I remember a Stockfish vs Komodo game someone posted on some other forum. There Komodo thought its position was better, two moves before getting completely demolished - two moves later, its evaluation switched from ~+0.8 to -5 or something like that. The position also looked completely won by white, black was tightly squeezed, his king was in a huge danger, and there was no apparent reason for Komodo to think it was better. My guess is, Stockfish simply out-calculated Komodo, and Komodo saw the line it initially dismissed or didn't calculate far enough.

lcfb2003

Hello,

I have a question about all of these difficult positions: is there any pattern that could be identified?
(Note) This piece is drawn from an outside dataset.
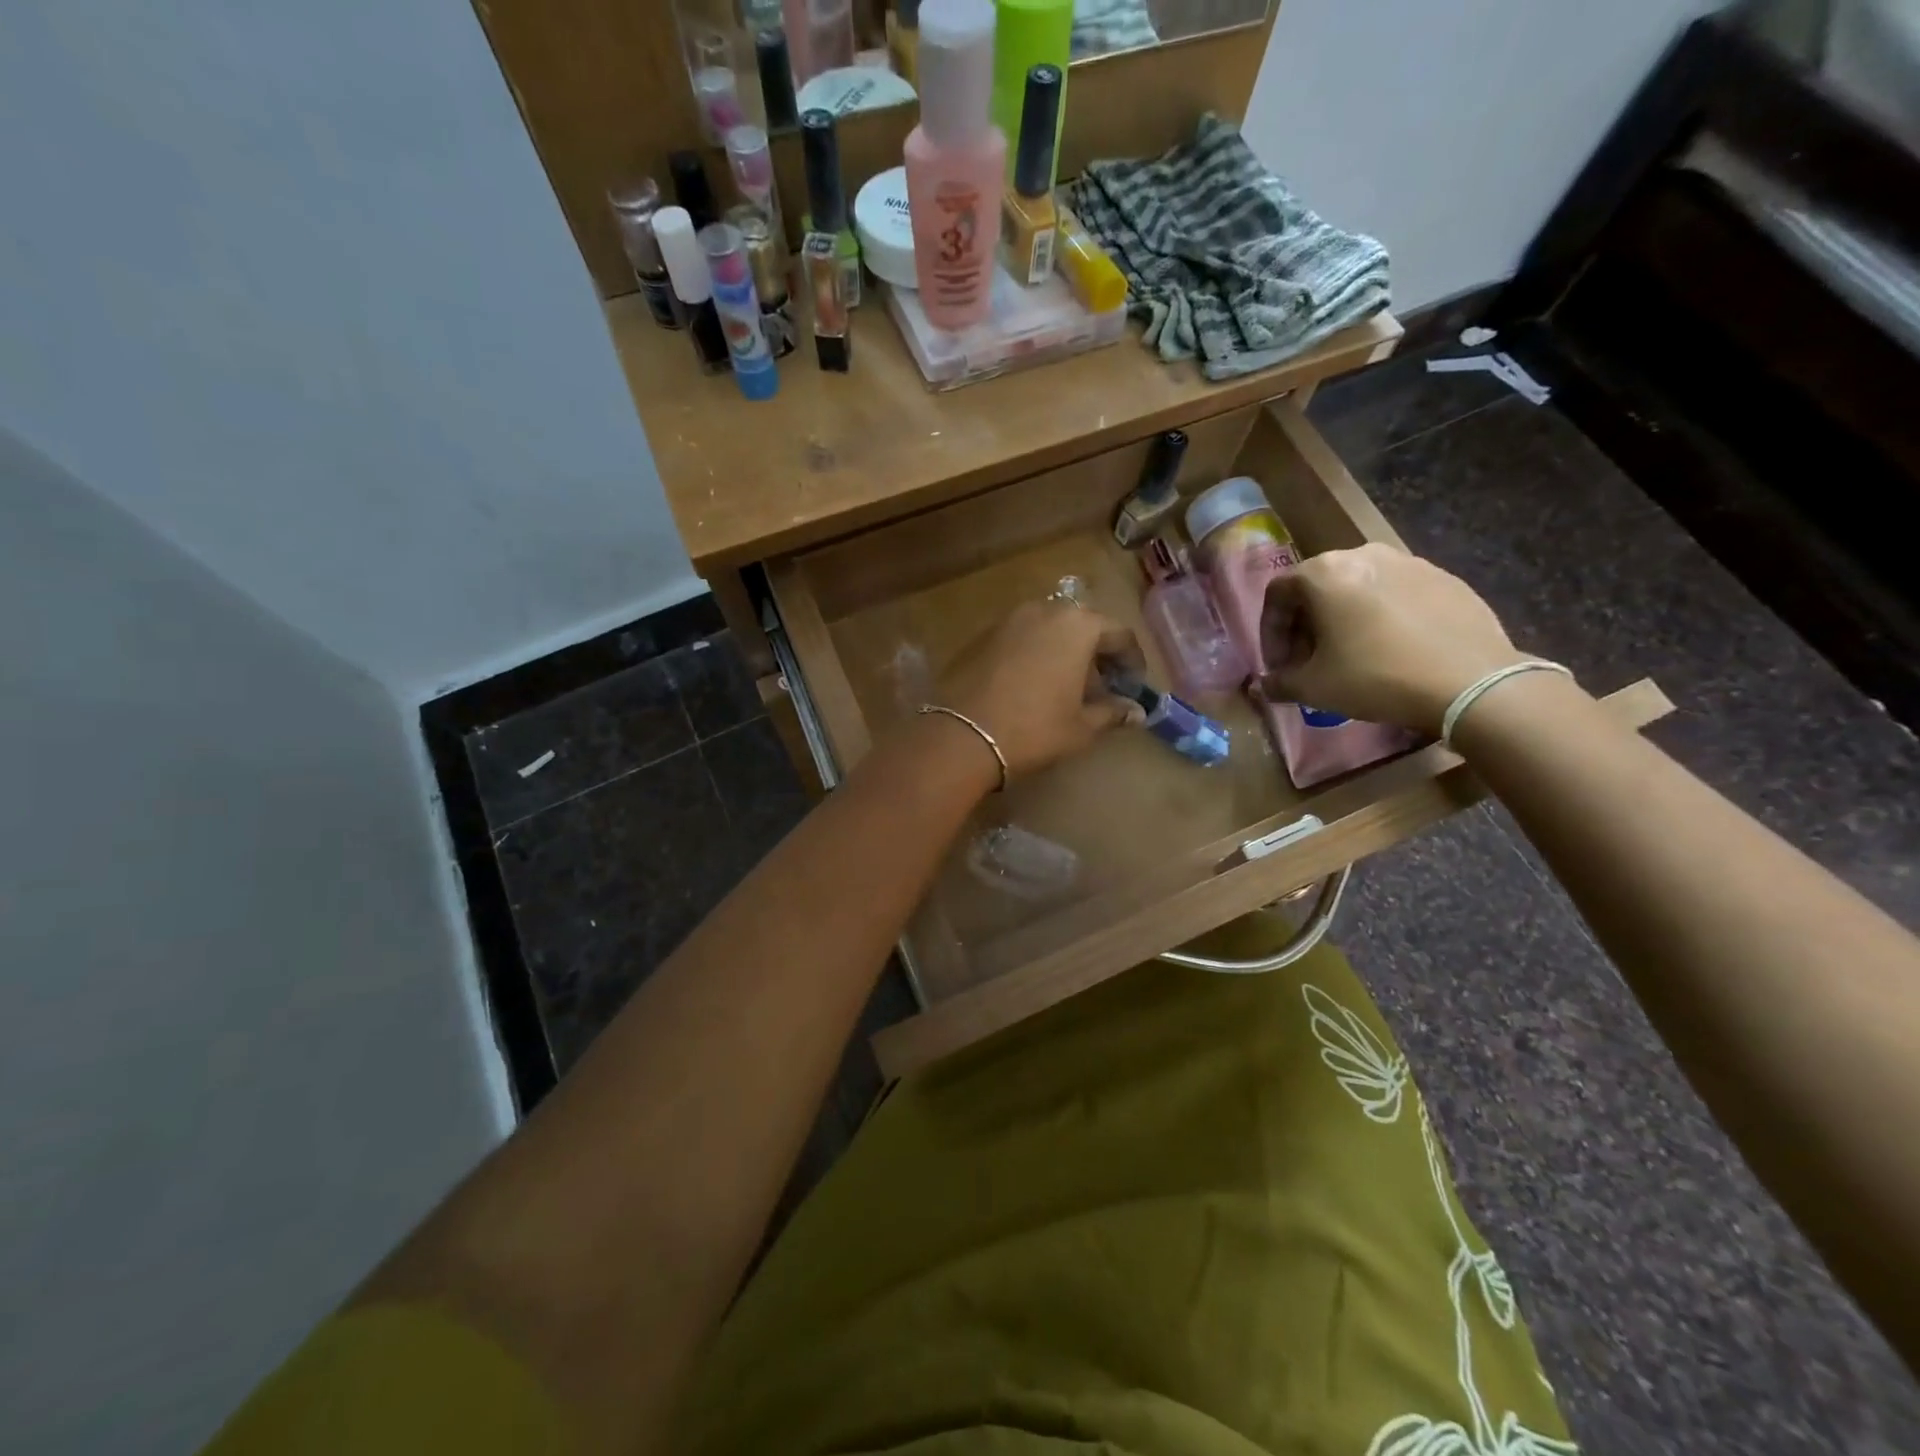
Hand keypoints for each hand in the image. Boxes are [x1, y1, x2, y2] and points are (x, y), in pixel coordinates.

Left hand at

I am doing a doctoral course, and my thesis is about pattern recognition . As a general concept of a pattern we assume as being:  a subset of relationships (attacks/defenses, direct/indirect) between pieces plus a set of initial conditions plus a tactical move plan plus a set of post conditions (e.g. Philidor's mate). I created a language to represent such patterns that could be used to some way retrieve better/worst values when machine are evaluating such positions.

LoekBergman

@lcfb2003: there is not a particular pattern between those examples, but I think that there is a statistical relationship between them: they all occur very rare.

Take for instance this pearl from Nezhmethdinov:

 

Who would ever think of this queen sacrifice at move 12? It takes a genius to find it.

 

lcfb2003

@LoekBergman Thanks. Another question: in this example you posted, in terms of future scenario the player was aiming to reach, should it be explained some way as a pattern or a collection of features?